▶ WHAT TO WORK ON: Convert the material, from its first line through the line containing "grading › shadows 50%", into a JSON list of strings with one string per line and no entries for blank lines.

▶ EXERCISE DATA:
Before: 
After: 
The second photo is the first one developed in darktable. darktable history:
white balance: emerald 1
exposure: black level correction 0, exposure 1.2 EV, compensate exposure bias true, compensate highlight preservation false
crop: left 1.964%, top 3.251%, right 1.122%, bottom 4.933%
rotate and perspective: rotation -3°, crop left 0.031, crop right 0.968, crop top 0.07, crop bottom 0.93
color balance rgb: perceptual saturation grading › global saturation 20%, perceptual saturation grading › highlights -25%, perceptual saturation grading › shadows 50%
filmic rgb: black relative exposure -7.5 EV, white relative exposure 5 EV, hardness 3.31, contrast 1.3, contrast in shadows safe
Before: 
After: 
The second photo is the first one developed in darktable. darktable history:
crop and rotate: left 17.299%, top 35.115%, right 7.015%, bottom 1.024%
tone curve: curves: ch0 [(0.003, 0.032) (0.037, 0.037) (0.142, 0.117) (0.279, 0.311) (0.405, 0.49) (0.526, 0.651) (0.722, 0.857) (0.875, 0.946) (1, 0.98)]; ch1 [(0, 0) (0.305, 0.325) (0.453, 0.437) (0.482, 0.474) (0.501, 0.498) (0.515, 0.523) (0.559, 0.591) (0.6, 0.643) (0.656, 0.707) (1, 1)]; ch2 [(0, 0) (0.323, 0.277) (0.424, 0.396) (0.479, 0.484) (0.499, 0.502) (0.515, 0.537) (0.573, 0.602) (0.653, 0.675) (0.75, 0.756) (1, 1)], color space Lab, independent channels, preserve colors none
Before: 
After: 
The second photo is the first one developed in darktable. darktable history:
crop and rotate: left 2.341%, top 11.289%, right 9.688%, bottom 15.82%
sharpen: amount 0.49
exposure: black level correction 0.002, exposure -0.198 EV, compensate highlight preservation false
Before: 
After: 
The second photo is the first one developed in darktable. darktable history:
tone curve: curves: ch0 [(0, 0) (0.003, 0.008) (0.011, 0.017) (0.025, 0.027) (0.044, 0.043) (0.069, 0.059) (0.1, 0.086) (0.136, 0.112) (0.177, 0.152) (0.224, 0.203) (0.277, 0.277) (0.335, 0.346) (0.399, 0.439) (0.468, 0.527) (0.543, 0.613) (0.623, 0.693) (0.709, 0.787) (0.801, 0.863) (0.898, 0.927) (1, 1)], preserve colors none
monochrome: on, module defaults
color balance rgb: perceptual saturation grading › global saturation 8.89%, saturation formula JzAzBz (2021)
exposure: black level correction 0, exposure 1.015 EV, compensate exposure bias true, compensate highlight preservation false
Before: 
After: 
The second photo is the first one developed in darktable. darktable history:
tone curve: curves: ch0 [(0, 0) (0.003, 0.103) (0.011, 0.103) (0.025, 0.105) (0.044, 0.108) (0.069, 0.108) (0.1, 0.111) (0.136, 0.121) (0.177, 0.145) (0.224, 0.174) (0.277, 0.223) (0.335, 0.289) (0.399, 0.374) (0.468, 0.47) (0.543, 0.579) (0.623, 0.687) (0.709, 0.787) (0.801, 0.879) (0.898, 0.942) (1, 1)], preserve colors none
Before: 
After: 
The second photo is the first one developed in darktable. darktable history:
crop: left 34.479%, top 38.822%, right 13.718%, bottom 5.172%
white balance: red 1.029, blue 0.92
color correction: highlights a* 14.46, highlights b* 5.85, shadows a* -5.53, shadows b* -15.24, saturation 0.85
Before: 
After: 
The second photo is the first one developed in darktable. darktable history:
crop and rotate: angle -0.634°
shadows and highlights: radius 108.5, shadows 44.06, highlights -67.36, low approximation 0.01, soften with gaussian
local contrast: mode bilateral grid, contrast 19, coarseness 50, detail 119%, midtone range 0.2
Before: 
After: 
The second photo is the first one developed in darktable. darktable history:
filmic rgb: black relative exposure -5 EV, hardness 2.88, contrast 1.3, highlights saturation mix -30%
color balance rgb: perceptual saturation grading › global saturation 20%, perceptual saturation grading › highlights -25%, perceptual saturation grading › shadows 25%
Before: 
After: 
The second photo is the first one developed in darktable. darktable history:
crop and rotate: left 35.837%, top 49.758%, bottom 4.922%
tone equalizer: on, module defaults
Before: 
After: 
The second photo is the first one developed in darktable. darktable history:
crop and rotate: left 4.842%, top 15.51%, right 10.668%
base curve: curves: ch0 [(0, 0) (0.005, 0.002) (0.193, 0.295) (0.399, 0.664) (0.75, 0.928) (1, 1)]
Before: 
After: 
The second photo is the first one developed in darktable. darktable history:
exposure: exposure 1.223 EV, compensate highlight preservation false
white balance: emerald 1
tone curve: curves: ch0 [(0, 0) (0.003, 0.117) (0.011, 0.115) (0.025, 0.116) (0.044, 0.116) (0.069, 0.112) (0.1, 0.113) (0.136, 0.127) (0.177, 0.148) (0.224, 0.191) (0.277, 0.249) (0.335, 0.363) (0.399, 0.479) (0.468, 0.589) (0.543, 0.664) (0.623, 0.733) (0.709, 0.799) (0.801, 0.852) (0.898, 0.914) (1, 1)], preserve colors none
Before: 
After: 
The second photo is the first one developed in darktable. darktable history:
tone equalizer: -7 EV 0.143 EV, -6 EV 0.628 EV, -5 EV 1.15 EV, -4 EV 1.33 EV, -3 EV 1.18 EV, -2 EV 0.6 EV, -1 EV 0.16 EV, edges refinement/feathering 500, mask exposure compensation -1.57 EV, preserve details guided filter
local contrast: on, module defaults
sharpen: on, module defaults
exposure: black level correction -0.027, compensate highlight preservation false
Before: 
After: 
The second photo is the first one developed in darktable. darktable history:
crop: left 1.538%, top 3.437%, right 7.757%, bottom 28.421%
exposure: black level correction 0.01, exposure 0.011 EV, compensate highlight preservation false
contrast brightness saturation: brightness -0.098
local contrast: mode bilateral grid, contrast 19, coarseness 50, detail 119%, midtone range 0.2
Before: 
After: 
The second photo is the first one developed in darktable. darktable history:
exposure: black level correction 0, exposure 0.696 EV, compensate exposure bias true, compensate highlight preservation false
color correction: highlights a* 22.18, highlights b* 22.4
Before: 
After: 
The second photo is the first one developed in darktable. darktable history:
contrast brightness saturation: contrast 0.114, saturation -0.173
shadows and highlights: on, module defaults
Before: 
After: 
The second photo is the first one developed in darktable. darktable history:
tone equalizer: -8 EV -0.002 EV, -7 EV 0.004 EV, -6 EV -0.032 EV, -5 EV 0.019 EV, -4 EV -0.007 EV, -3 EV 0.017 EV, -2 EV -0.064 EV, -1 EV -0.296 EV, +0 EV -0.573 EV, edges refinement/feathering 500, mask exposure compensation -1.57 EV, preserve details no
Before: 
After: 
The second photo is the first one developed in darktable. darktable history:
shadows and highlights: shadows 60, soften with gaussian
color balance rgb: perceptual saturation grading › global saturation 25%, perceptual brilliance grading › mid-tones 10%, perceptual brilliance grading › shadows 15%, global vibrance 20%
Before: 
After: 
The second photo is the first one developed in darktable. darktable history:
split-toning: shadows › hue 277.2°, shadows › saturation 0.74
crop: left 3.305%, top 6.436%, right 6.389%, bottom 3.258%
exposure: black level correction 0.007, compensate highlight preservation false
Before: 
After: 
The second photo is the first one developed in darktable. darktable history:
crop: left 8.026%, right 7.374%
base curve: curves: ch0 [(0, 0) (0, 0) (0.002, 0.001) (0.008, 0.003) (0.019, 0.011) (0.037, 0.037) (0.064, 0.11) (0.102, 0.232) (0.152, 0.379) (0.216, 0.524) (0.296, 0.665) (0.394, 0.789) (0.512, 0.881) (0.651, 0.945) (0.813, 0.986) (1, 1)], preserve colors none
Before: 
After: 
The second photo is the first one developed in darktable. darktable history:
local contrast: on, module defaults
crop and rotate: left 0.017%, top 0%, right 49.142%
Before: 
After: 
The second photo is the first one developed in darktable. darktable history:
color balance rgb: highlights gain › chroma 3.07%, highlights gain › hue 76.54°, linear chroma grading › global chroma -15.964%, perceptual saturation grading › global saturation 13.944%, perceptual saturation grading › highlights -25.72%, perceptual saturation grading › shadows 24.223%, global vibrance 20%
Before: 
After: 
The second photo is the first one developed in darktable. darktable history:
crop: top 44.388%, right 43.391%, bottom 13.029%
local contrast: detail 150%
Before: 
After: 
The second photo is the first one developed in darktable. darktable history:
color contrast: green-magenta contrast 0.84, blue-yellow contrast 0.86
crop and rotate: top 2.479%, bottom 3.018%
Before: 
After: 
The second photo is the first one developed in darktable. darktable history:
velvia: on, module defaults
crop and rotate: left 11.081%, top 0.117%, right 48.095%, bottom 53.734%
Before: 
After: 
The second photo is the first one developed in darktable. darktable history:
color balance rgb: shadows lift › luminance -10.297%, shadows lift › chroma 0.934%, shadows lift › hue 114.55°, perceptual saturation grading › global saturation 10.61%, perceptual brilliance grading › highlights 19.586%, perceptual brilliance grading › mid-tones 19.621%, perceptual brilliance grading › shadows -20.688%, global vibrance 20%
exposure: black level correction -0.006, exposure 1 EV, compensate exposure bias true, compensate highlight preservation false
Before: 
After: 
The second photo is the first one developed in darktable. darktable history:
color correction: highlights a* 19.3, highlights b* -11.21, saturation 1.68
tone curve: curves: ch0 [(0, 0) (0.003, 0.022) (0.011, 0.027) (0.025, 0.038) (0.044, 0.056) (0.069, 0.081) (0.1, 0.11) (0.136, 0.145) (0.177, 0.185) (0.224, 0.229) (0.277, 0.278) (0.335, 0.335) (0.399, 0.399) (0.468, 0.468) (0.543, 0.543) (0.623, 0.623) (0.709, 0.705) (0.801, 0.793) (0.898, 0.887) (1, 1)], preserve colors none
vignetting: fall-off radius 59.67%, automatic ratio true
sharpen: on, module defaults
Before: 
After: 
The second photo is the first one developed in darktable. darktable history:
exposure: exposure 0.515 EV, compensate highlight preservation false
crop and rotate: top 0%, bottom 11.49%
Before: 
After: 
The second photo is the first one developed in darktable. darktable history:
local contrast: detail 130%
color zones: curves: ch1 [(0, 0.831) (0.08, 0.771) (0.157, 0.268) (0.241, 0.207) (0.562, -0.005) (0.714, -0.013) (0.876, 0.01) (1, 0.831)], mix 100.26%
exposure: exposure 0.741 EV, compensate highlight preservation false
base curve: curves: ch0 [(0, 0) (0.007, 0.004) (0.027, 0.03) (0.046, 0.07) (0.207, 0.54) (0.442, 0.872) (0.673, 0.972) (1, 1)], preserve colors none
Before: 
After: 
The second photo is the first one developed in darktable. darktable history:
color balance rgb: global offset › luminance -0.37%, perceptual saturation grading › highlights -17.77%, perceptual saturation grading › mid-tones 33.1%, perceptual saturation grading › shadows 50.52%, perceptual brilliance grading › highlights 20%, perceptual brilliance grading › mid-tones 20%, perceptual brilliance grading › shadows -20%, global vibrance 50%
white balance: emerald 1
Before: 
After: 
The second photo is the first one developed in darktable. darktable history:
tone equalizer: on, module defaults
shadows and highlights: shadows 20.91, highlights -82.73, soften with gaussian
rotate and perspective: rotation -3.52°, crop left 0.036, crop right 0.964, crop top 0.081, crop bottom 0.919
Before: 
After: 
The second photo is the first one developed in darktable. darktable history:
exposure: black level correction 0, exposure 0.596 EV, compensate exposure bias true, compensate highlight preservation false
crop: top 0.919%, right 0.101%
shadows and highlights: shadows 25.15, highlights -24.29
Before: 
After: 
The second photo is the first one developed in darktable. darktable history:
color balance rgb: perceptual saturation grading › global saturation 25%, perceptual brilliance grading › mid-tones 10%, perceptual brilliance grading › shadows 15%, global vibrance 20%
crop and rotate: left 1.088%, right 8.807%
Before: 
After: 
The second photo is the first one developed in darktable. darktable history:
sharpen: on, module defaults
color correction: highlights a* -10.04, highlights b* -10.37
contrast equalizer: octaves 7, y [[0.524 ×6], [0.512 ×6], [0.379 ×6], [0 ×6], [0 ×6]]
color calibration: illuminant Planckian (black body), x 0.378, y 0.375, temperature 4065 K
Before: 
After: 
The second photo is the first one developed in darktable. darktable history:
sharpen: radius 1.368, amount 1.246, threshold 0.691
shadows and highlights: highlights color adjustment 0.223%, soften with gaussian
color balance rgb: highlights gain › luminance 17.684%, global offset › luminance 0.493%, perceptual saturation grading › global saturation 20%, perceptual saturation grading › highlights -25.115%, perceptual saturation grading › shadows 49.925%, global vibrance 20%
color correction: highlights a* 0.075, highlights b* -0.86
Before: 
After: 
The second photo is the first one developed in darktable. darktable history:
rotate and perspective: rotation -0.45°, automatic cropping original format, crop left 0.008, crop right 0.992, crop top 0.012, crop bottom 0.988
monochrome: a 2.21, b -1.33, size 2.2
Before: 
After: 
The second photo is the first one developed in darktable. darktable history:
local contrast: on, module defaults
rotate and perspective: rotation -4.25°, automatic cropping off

▶ ANSWER:
[
  "Before: ",
  "After: ",
  "The second photo is the first one developed in darktable. darktable history:",
  "white balance: emerald 1",
  "exposure: black level correction 0, exposure 1.2 EV, compensate exposure bias true, compensate highlight preservation false",
  "crop: left 1.964%, top 3.251%, right 1.122%, bottom 4.933%",
  "rotate and perspective: rotation -3°, crop left 0.031, crop right 0.968, crop top 0.07, crop bottom 0.93",
  "color balance rgb: perceptual saturation grading › global saturation 20%, perceptual saturation grading › highlights -25%, perceptual saturation grading › shadows 50%"
]